Build and run Gemma 4 GGUF models with llama.cpp. Covers compilation for CPU, CUDA, and Apple Metal, plus quantization options for all Gemma 4 variants.

Run Gemma 4 with llama.cpp

llama.cpp is the most flexible runtime for Gemma 4. It compiles to native code for CPU (no GPU required), CUDA, Apple Metal, and Vulkan. It is the best choice when you need maximum control over quantization or are deploying Gemma 4 on diverse hardware.

Build llama.cpp

git clone https://github.com/ggerganov/llama.cpp
cd llama.cpp

CPU-only build:

make -j$(nproc)

CUDA build (NVIDIA):

make -j$(nproc) GGML_CUDA=1

Apple Metal build:

make -j$(nproc) GGML_METAL=1

Download Gemma 4 GGUF

pip install huggingface_hub
huggingface-cli download bartowski/gemma-4-4b-it-GGUF \
  --include "*Q4_K_M*" \
  --local-dir ./models

Available GGUF models for Gemma 4:

Model	Tag	VRAM
E2B Q4_K_M	bartowski/gemma-4-2b-it-GGUF	2 GB
E4B Q4_K_M	bartowski/gemma-4-4b-it-GGUF	3 GB
26B A4B Q4_K_M	bartowski/gemma-4-26b-a4b-it-GGUF	14 GB
31B Q4_K_M	bartowski/gemma-4-31b-it-GGUF	18 GB

Run Gemma 4 Interactively

./llama-cli -m models/gemma-4-4b-it-Q4_K_M.gguf \
  --chat-template gemma \
  -n 512 \
  -p "You are a helpful assistant."

Always use --chat-template gemma when running Gemma 4. Without it, Gemma 4 produces garbled output because its BOS/EOS tokens differ from the Llama defaults.

Run Gemma 4 as an API Server

./llama-server \
  -m models/gemma-4-4b-it-Q4_K_M.gguf \
  --chat-template gemma \
  --port 8080 \
  -ngl 99

The -ngl 99 flag offloads all layers to the GPU (Metal or CUDA). Remove it for CPU-only Gemma 4 inference.

Gemma 4 Thinking Mode in llama.cpp

Thinking mode is triggered via the system prompt — no special flag is needed:

./llama-cli -m models/gemma-4-4b-it-Q4_K_M.gguf \
  --chat-template gemma \
  -sys "Enable extended thinking for complex questions." \
  -n 1024

Gemma 4 will produce internal reasoning traces before giving its final answer, identical to the behaviour seen in the hosted API.

Quantization Guide

Quant	Size (E4B)	Notes
Q2_K	1.8 GB	Fast, lower quality
Q4_K_M	3.0 GB	Recommended
Q6_K	3.9 GB	High quality
Q8_0	4.7 GB	Near-lossless

Q4_K_M strikes the best balance between Gemma 4 output quality and memory usage for most hardware. Q8_0 is useful when you want near-lossless Gemma 4 inference and have sufficient VRAM.

Troubleshooting

<unused24> tokens appear in output: This means --chat-template gemma is missing. See the fix guide for details.

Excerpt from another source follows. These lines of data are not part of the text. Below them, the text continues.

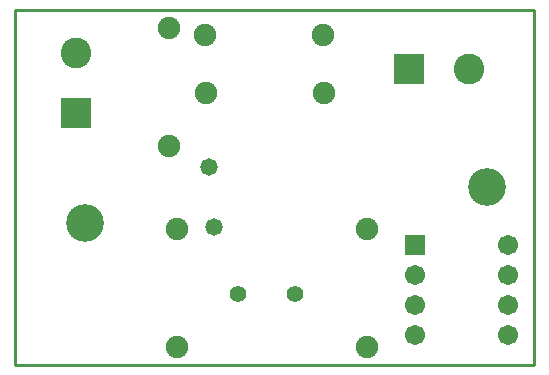
<source format=gbs>
G04 Layer_Color=16711935*
%FSLAX44Y44*%
%MOMM*%
G71*
G01*
G75*
%ADD15C,0.2540*%
%ADD35C,1.9032*%
%ADD36C,3.2032*%
%ADD37R,2.6032X2.6032*%
%ADD38C,2.6032*%
%ADD39C,1.4224*%
%ADD40R,1.7032X1.7032*%
%ADD41C,1.7032*%
%ADD42R,2.6032X2.6032*%
%ADD43C,1.4732*%
D15*
X0Y0D02*
X440000D01*
Y300000D01*
X0D02*
X440000D01*
X0Y0D02*
Y300000D01*
D35*
X137160Y14770D02*
D03*
Y114770D02*
D03*
X298450Y14770D02*
D03*
Y114770D02*
D03*
X130810Y284950D02*
D03*
Y184950D02*
D03*
X260820Y279400D02*
D03*
X160820D02*
D03*
X262090Y229870D02*
D03*
X162090D02*
D03*
D36*
X400000Y150000D02*
D03*
X60000Y120000D02*
D03*
D37*
X52070Y213360D02*
D03*
D38*
Y264160D02*
D03*
X384810Y250190D02*
D03*
D39*
X189230Y59690D02*
D03*
X237490D02*
D03*
D40*
X339110Y101600D02*
D03*
D41*
Y76200D02*
D03*
Y50800D02*
D03*
Y25400D02*
D03*
X417810D02*
D03*
Y50800D02*
D03*
Y76200D02*
D03*
Y101600D02*
D03*
D42*
X334010Y250190D02*
D03*
D43*
X168910Y116840D02*
D03*
X164490Y167030D02*
D03*
M02*

</source>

CUDA out of memory: Reduce the -ngl value to offload fewer Gemma 4 layers to the GPU. Start with -ngl 20 and increase until you hit the limit.

Build fails on macOS: Make sure Xcode Command Line Tools are installed with xcode-select --install, then retry the Metal build.